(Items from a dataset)
━━━━━━━━━━━━━━━━━━━━━━━━━━━━━━
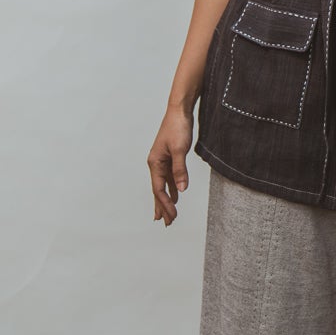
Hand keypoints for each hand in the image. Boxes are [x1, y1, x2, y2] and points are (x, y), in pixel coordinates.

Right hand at [149, 105, 194, 224]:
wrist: (179, 110)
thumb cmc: (177, 127)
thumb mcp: (179, 150)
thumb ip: (180, 170)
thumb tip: (181, 190)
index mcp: (154, 163)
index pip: (158, 189)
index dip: (165, 204)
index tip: (172, 216)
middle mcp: (155, 163)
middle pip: (158, 190)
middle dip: (162, 207)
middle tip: (167, 224)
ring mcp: (162, 161)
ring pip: (163, 185)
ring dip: (166, 200)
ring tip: (169, 215)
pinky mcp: (170, 158)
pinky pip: (169, 178)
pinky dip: (172, 188)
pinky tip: (176, 196)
━━━━━━━━━━━━━━━━━━━━━━━━━━━━━━
» **Task requirements**
Retype the data word for word and keep the pictures out of it.

» **Written solution**
Hand keypoints for each hand in the image. Boxes are [x1, y1, x2, y2] and points are (x, y), in pixel coordinates.

Right hand at [149, 105, 194, 224]:
wrist: (179, 110)
thumb cmc: (177, 127)
thumb mcp: (179, 150)
thumb ip: (180, 170)
thumb tip: (181, 190)
index mcp: (154, 163)
index pip: (158, 189)
index dip: (165, 204)
index tip: (172, 216)
middle mcp: (155, 163)
middle pip: (158, 190)
middle dip: (162, 207)
middle tip: (167, 224)
ring mcp: (162, 161)
ring pip: (163, 185)
ring dip: (166, 200)
ring tip: (169, 215)
pinky mcp: (170, 158)
pinky pip: (169, 178)
pinky dip: (172, 188)
pinky tip: (176, 196)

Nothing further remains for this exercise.